Ethical Opinions for Clerks of the Courts

May spouse make political contributions from joint account; attendance at political functions as "private citizen" with or without spouse


The Committee has reviewed your letter of March 19, 1996. You have asked whether certain activities are permissible in light of the general prohibition on political activity in Canon 6 of the Code of Professional Responsibility for Clerks of Courts of the Commonwealth of Massachusetts. Specifically, you indicate that your wife makes political contributions from a joint checking account in your names. You also ask if you may attend political functions "as a private citizen" with or without your wife.

The Code does prohibit all political "activity" by a Clerk Magistrate and specifically prohibits the solicitation of funds for a political organization or candidate, and public endorsement of a candidate for political office. Canons 6(2), (3). The Code does not prohibit such activity by a spouse or other family member. In addition, as we stated in opinion No. 90-1 , the Committee is of the opinion that the Code does not prohibit a contribution of funds, as opposed to a solicitation or public endorsement. Compare Canon 7(A)(1)(c) of the Code of Judicial Conduct. However, there may well be statutory provisions or other authorities which regulate this matter.

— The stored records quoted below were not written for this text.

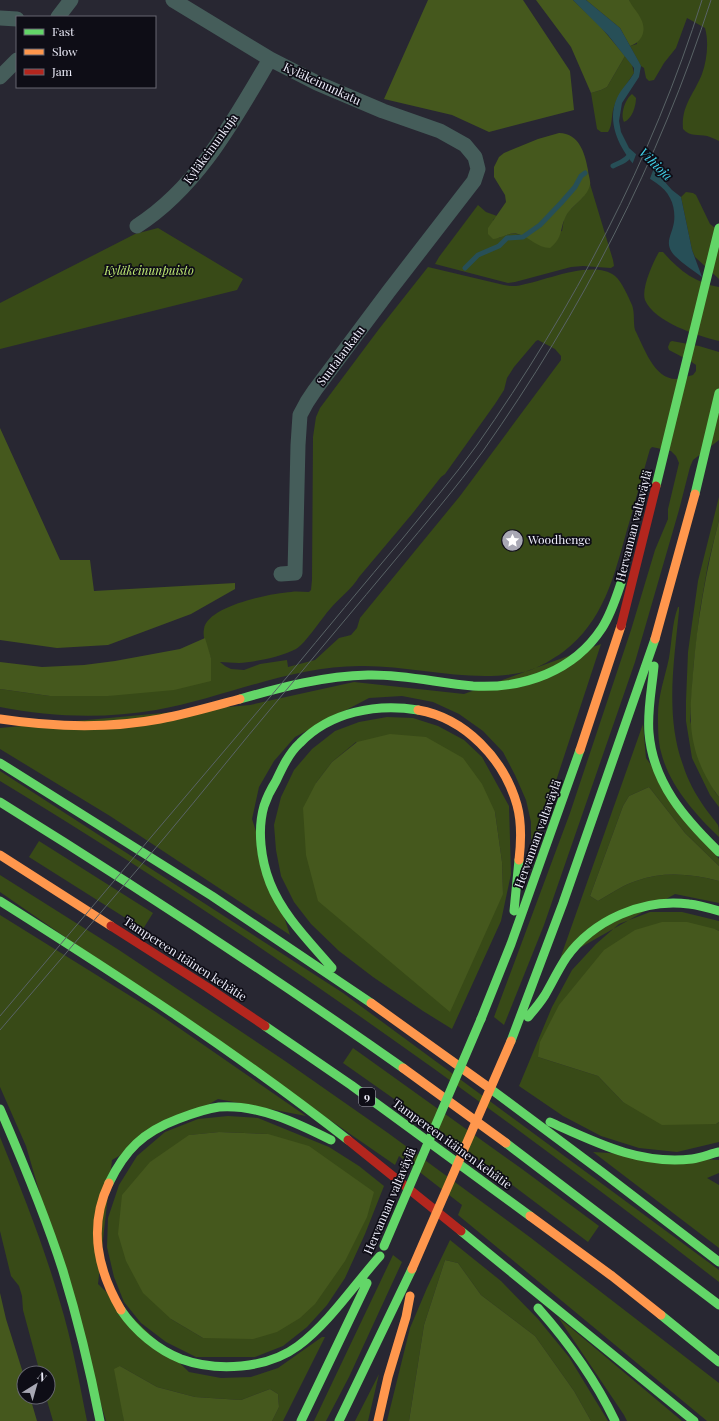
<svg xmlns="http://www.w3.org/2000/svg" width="719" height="1421" font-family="'Playfair Display',serif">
<rect width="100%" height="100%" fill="#282732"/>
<path fill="#384a17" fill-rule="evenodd" d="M629,0H719V141C715,139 711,137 707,136C698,134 690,137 683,129C681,106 694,94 702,74C707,60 709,42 705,28L687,18L676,48L664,63L654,80L649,81L646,78L644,68L641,66L630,46L637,44Z
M625,56L632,65L634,73C627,84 618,94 614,107C611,114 613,125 608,132H601L597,129L591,93L601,90L607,87Z
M632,94L636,98C636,106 632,119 624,122C620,115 625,99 632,94Z
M590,184L613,260L614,266L611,268L583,266L571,267L515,282L508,283L435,264L439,257L478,205L486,212L497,216L493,220L499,238C507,233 516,232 525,237L562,231L564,219L568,212L583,197Z
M686,192L693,193L696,195L710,224L719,231V279L695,257L692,250L681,197Z
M158,228L243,279L237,290L0,349V303L135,234Z
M659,252H663C679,270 695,283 719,287V341C698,336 654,322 645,300C641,289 653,262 659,252Z
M428,267L504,285C508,286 512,286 516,286C541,283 592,258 615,276C622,282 628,296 632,305C635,313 633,322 635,330C644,347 654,380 677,379C682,379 688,376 693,375L696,371V365L690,361L669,350L668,347L670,342L672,341L699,346L719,352V440L693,460L690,467L679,510L635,662L544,925L504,1025L494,1017L570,813L631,630L655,550L668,519V509L679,463L676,456L671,451L652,447L650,449C642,476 635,503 627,530C614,576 604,621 563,652C553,659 540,667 528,671C474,685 414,665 360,666C290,666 224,698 156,710C104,719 51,717 0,707V689L50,696H108L211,658C208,650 202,638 204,629C207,606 272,593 291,592C297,591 303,592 309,592L311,590L312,580L313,437L316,417L320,408L379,329ZM538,340L555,349L561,356V360L460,496L360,618L357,628L351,635L339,638L315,660L288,667L287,660L260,664L244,670L231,669L225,666L220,662C226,662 232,663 239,663C255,662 281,657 296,649C306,643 321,619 330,609C339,598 351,590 359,577L412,514L441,477L445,474L495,404L504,390L507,378L514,367L536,341Z
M719,497V520L708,564L700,610L694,661L690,721L715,792L719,797V807L710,795L692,758L686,721V701L688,652L698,581Z
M678,607H679V611C674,662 665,716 683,765C688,781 696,795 705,808C709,814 714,819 718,825C719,828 719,833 719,837C695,814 669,785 661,752C658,742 658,726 658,715C658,696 665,677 669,658C672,641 672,623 678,607Z
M601,644L531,857V822L526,800L515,775L503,752L483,731L459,714L433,702L402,696L369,698L295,737L274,761L259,787L252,819L290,935L110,816L0,749V728L250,705L354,682L464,694Z
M387,717L413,718L438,726L464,740L482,757L509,806L511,874L501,921L452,1029L423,1011L373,977L339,951L311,924L294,902L281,876L276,850L274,825L281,797L294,770L312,749L335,731L359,722ZM356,742L495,812L502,862L503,894L316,783L332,762Z
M643,724L646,758L719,859V866L685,833L649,787L629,796L623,806L590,896L598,901C610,894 623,885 636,881C663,871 692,874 719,881V903L675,894L560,959Z
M0,771L343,993L719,1270V1282C488,1103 250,932 0,781Z
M39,841L153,913L143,929L29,857Z
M0,875L119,950L285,1061L388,1133L531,1238L719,1383V1421H707L458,1215L462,1205L399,1156L395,1165L0,892Z
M650,912H682L719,921V931L715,929L538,1057L598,1076L623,1102L716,1124L719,1122V1142L677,1152L639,1148L601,1136L563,1116L519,1086L552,1007L572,970L596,944L619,924Z
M0,915L156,1012L306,1116L218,1099L112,1160L98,1284L189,1372L221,1378L251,1377L278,1368L322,1337H325L283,1421H272L279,1407L278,1394L270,1389L241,1400L195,1397L157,1387L120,1366L124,1421H106L26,1146L0,1087Z
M353,1048L522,1169L599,1226L588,1242L451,1139L343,1063Z
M228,1116L258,1118L329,1147L359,1166L384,1186L365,1234L345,1278L327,1305L307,1327L283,1346L255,1357H196L166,1342L141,1323L124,1302L114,1277L107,1247L108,1218L119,1185L137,1156L165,1132L198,1119ZM219,1132L268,1134L203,1338L171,1319L190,1135Z
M0,1137C22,1191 44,1246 60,1302C72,1341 79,1381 87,1421H53L46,1397H48V1373H40L23,1310L22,1296L19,1286L11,1276L0,1231Z
M593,1152L719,1160V1173L707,1178L719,1185V1248Z
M450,1240L501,1281L538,1319L569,1357L608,1421H591L574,1391L535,1336L481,1295L458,1263L445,1260L424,1325L409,1421H387L410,1328L427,1288Z
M393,1255L402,1262L349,1377L326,1421H314Z
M558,1317L682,1421H627L624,1415Z
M379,1374L368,1421H355Z"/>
<path fill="#45581d" d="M428,0H523L570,71L574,110L489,132L452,115L384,99Z
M536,0H573L600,26L625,56L607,87L601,90L591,93L571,47Z
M586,0H629C632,7 638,12 641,19C647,31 642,42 630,46L620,28Z
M559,133C579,133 585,153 588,170C588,174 591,181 590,185C587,198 572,205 566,216C559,229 564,237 550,248C537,248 530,237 518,234C507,232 503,238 493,239L488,234V228L506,202L505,195L494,177V167L499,157L504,153L538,139Z
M0,428L60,560H90L94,591L235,583V589L191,614L108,645L57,648L0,640Z
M719,520V797C709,784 699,765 695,749C688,724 691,698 693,673C697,621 706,571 719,520Z
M205,638L211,658V681L174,690L108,696H50L0,689V662L42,667L84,665L115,661L180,649Z
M390,734L426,737L463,758L482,784L495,812L502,862L503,894L450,1012L318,901L306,855L303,808L316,783L332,762L357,742Z
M649,787L685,833L719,866V881C692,874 663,871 636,881C623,885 610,894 598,901L590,896L623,806L629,796Z
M662,922H687L715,929L719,931V1122L716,1124L662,1125L623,1102L598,1076L538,1057L540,1042L559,1005L604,950L635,930Z
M219,1132L268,1134L309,1146L374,1192L367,1217L345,1261L315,1304L300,1318L277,1332L253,1339L203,1338L171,1319L143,1293L126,1261L118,1234L122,1195L150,1162L189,1135Z
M445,1260L458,1263L481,1295L535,1336L574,1391L591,1421H409L424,1325Z
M0,1293L6,1319L24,1376V1397H30L37,1421H0Z
M120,1366L157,1387L195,1397L241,1400L270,1389L278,1394L279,1407L272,1421H124L114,1369Z"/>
<path fill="#274f57" d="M573,0H586L620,28L639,62L641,66L639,77L622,103L619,121L621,132L629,148L655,171L672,190L681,197L692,250L702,277C693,270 683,264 675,256C663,243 672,236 674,222C675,215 674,205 670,198C664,185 651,181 641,172C622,154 605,124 617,98C621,89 629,82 634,73V68L608,35Z"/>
<path fill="#282732" d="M637,152L654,168L649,181L632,165Z"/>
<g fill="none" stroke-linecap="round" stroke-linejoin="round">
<path stroke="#274f57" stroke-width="5" d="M613,166C619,163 628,160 630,154
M465,268L478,255L499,246L507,238L523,237L540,225L561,203L575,187L581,176L585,173"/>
<path stroke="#455d5a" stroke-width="15" d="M173,0L270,59L317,83L383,111L440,131L465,145L475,157L478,169L474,181L389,291L315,390L307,402L300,415L298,445L295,573L281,574
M58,17L71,0
M0,18L17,19
M0,77L17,60
M137,226C198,187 234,120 270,59"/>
<path stroke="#63d668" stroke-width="9" d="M656,486L719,228
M695,494L719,393
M654,666C652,688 647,711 649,733C653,783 685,819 719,852
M240,699C282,687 324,676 368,675C403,674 438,683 473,686C524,689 574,671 602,628C611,614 616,598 621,583
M0,763L212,896L371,1003
M0,802C137,887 271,975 403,1068
M0,901C119,976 237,1053 348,1140
M514,911L519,860
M332,968C310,942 283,916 270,883C261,860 257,830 264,806C267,797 271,789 276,781C282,768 289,753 300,743C330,712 376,703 418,710
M528,1017C534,1010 540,1003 545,995C552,983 558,970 566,958C593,920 643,898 689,904C699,905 709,908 719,911
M481,1019L511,944L580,750
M265,1026L351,1085L530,1216
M511,1041L563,903L655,639
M488,1087L602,1172L719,1262
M0,1109C23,1162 45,1215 63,1271C78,1320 90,1370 100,1421
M550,1122C597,1143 639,1165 692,1159C701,1158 710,1154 719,1152
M506,1143L719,1305
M109,1183C125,1150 143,1132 178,1119C191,1114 204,1109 219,1107C258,1104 297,1123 331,1140
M461,1231L694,1421
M538,1308C569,1343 595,1379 615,1421
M121,1310C135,1331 158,1350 181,1359C217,1372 267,1369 298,1346C329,1323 354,1285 380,1256
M661,1315L719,1362
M301,1421L367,1283
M339,1421L412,1269"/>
<path stroke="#ff974d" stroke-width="9" d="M655,639L695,494
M418,710C465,718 504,759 517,805C522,823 521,843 519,860
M0,719C53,727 107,729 160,719C187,714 214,706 240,699
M580,750L621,626
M0,855L111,926
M371,1003L488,1087
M403,1068L506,1143
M109,1183C88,1227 97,1269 121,1310
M530,1216L612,1276L661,1315
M378,1421L388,1377L406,1317L410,1296"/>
<path stroke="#b3261e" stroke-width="9" d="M621,626L656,486
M111,926L207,987L265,1026
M348,1140L461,1231"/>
<path stroke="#596366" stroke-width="1" d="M0,1016C95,903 191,790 287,677C325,631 364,584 403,538C428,507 454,477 477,445C573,309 652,160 702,0
M0,1030C55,966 110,902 165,837C203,792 239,746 278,700C317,653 356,607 396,559C425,524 456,488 483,451C581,312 659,162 711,0"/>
<path stroke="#63d668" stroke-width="9" d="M384,1246L481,1019"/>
<path stroke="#ff974d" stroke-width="9" d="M412,1269L511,1041"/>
</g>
<defs>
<symbol id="sight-disc" viewBox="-11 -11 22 22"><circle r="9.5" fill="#a8a8b4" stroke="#0e0d16"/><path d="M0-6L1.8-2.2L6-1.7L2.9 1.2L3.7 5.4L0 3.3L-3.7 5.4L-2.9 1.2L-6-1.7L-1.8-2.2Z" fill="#fff"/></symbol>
</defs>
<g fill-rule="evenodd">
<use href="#sight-disc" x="500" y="528" width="25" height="25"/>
</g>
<g text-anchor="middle" stroke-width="3.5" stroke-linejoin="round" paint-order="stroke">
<rect fill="#0e0d16" stroke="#aaaab6" stroke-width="1" x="359" y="1088" width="16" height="18" rx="3"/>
<g font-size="11" font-weight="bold" fill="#ededfa">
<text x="367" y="1101">9</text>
</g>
<g font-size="12" fill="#ededfa" stroke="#0e0d16">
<text transform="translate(322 84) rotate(25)" y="4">Kyläkeinunkatu</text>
<text transform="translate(211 149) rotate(-54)" y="4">Kyläkeinunkuja</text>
<text transform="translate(341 356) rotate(-53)" y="4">Suutalankatu</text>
<text transform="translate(634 526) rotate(-76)" y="4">Hervannan valtaväylä</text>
<text transform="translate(538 834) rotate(-70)" y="4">Hervannan valtaväylä</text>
<text transform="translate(185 959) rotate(33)" y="4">Tampereen itäinen kehätie</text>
<text transform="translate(452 1144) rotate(36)" y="4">Tampereen itäinen kehätie</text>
<text transform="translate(390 1201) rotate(-67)" y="4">Hervannan valtaväylä</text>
</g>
<g font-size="12" font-style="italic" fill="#bfeb74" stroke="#0e0d16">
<text x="149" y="275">Kyläkeinunpuisto</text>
</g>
<g font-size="12" fill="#ededfa" stroke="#0e0d16" text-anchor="start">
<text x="528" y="544">Woodhenge</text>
</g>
<g font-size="13" font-style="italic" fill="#41d4eb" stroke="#0e0d16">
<text transform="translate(656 164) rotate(44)" y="5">Vihioja</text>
</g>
</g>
<rect x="16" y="16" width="140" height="72" fill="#0e0d16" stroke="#676771"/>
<rect x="24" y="29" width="20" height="6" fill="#63d668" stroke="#676771"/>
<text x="52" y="36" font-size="12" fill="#ededfa">Fast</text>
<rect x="24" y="49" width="20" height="6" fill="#ff974d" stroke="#676771"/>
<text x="52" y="56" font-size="12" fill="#ededfa">Slow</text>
<rect x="24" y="69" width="20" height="6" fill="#b3261e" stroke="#676771"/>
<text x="52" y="76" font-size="12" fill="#ededfa">Jam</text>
<g transform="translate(36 1385) rotate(37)"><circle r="19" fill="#0e0d16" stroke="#676771"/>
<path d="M0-3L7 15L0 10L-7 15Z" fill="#a8a8b4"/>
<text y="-6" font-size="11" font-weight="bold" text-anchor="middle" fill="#ededfa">N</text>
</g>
</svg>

As we have previously stated in other opinions, appearance at a political function can be interpreted as an endorsement of that candidate. See opinions No. 90-1 , 95-4 . In opinion No. 94-4 (copy enclosed) we found that attendance at a political fundraiser of a candidate constitutes a public endorsement of a candidate, an activity which is specifically prohibited under Canon 6. Therefore, the Code would prohibit your attendance at such a function, with or without your wife. As we note in that opinion, "attendance at dances, testimonial dinners or other social events where some fundraising may occur must be weighed by each clerk magistrate on the merits of the occasion and the potential message that the attendance will broadcast."